Souvenirs de Saint-Louis – Puerta del sol

par | 29 Mai, 2016 | Lettre à ... | 0 commentaires

Nous avions en 1ère un professeur d’espagnol
particulier, haut en couleur.

Nous passions nos cours à nous raconter nos vies,
enfin à l’écouter raconter la sienne plus qu’à faire de l’espagnol.
Je ne ratais jamais ses cours, des moments de franche
rigolade.
Crédit photo: http://angefeeca.canalblog.com/archives/2011/05/02/21036081.html

Je me souviens qu’une fois pendant son cours, nous nous
sommes retrouvés entrain de parler de cahier de souvenir. Comment cette
conversation est-elle arrivée, je ne saurai le dire.

Notre très cher Señor a
alors fait appel à sa mémoire de CM2 pour nous raconter une histoire dont lui
seul avait le secret.
En son temps, comme au nôtre d’ailleurs il était de coutume
avant la fin de l’année que chaque élève (fille) prépare un cahier de souvenir.
Il s’agissait pour elle de demander à ses amis de répondre à des questions de
type portrait chinois et à la fin d’écrire librement soit un poème soit un mot.
Le camarade de classe en question avait la latitude d’écrire ce qui lui passait
par la tête.

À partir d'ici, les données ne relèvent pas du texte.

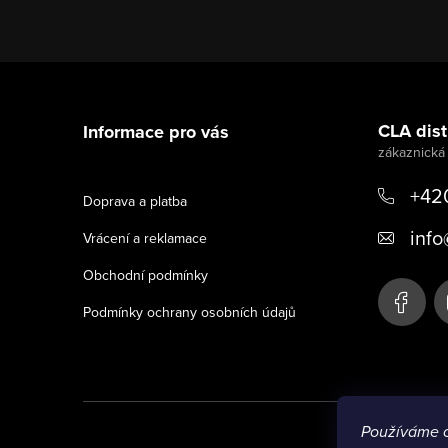
Z
á
CLA distr
Informace pro vás
p
a
+42
Doprava a platba
t
info
Vrácení a reklamace
í
Obchodní podmínky
Podmínky ochrany osobních údajů
Používáme 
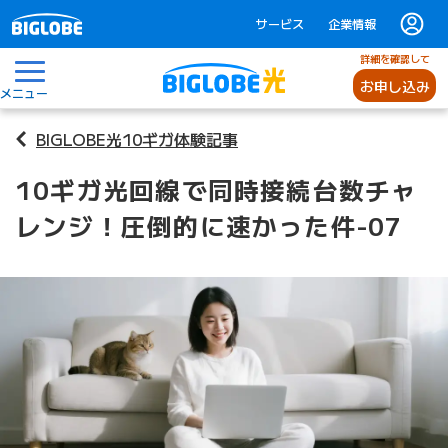
サービス
企業情報
詳細を確認して
お申し込み
メニュー
BIGLOBE光10ギガ体験記事
10ギガ光回線で同時接続台数チャ
レンジ！圧倒的に速かった件-07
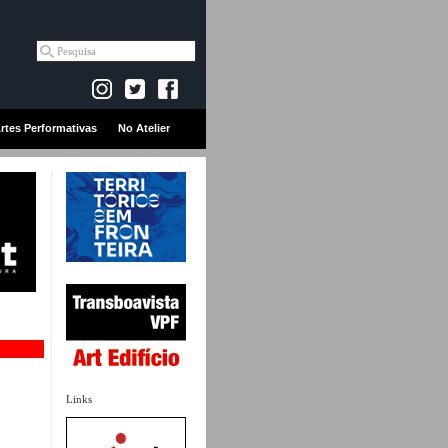
rtes Performativas
No Atelier
Links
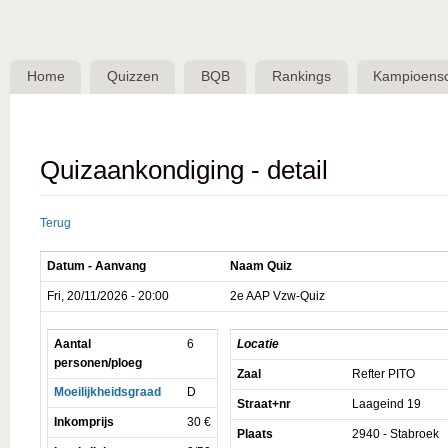
Skip 
BQB -
Belgische
Home
Quizzen
BQB
Rankings
Kampioens
QuizBond
vzw
Quizaankondiging - detail
Terug
Datum - Aanvang
Naam Quiz
Fri, 20/11/2026 - 20:00
2e AAP Vzw-Quiz
Aantal
6
Locatie
personen/ploeg
Zaal
Refter PITO
Moeilijkheidsgraad
D
Straat+nr
Laageind 19
Inkomprijs
30 €
Plaats
2940 - Stabroek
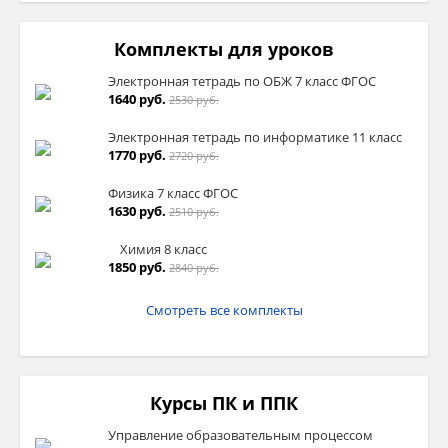
Комплекты для уроков
Электронная тетрадь по ОБЖ 7 класс ФГОС
1640 руб.
2530 руб.
Электронная тетрадь по информатике 11 класс
1770 руб.
2720 руб.
Физика 7 класс ФГОС
1630 руб.
2510 руб.
Химия 8 класс
1850 руб.
2840 руб.
Смотреть все комплекты
Курсы ПК и ППК
Управление образовательным процессом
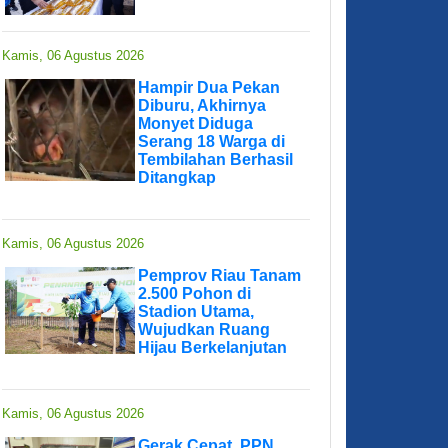
Kamis, 06 Agustus 2026
Hampir Dua Pekan
Diburu, Akhirnya
Monyet Diduga
Serang 18 Warga di
Tembilahan Berhasil
Ditangkap
Kamis, 06 Agustus 2026
Pemprov Riau Tanam
2.500 Pohon di
Stadion Utama,
Wujudkan Ruang
Hijau Berkelanjutan
Kamis, 06 Agustus 2026
Gerak Cepat, PPN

Et en prime pouvait coller soit un poster ou des bonbons ou n’importe
quoi pour l’amie en question.
La propriétaire du cahier s’appelait Tabara, et avait remis
le cahier à un de ses camarades dont j’ai perdu le nom, qui était secrètement amoureux d’elle.
Ce dernier avait laissé
ce poème :
« Ô Tabou,
Bientôt les vacances,
tu seras auprès de ton père, de ta mère et de ta famille,
Tu nous oublieras bien
vite,
Mais grâce à ce cahier
de souvenir tu te SOUVENIRAS longtemps de nous,
Ô Tabou ta beauté
MAGNANIME est RADIAPANDANTE »
 
Je ne raconte pas ma vie ! Heureusement que les
personnes avec qui j’étais en cours sont toujours là. Quand on lui a demandé qu’était
devenu le fameux soupirant de Tabou, il rétorqua que la dernière fois qu’il l’avait
vu, il apprenait le métier de maçon.
Et pour en finir avec ce très cher Señor, il a convoqué un
autre jour sa mémoire pour nous raconter sa promenade à la Puerta del Sol.

Il se
promenait en grand boubou 3 pièces blanc sur la plaza del Sol à Madrid, c’était
son premier voyage. A un moment donné, il a commencé à entendre une clameur l’accompagner,
les gens applaudissaient à son passage en l’appelant : « Kounta Kinte! Kounta Kinte! Kounta Kinte! », alors il décida de ralentir le pas, de déployer
son grand boubou, de tendre les bras et de continuer à marcher en hochant la
tête, accompagné par la clameur du Kounta Kinté des madrilènes.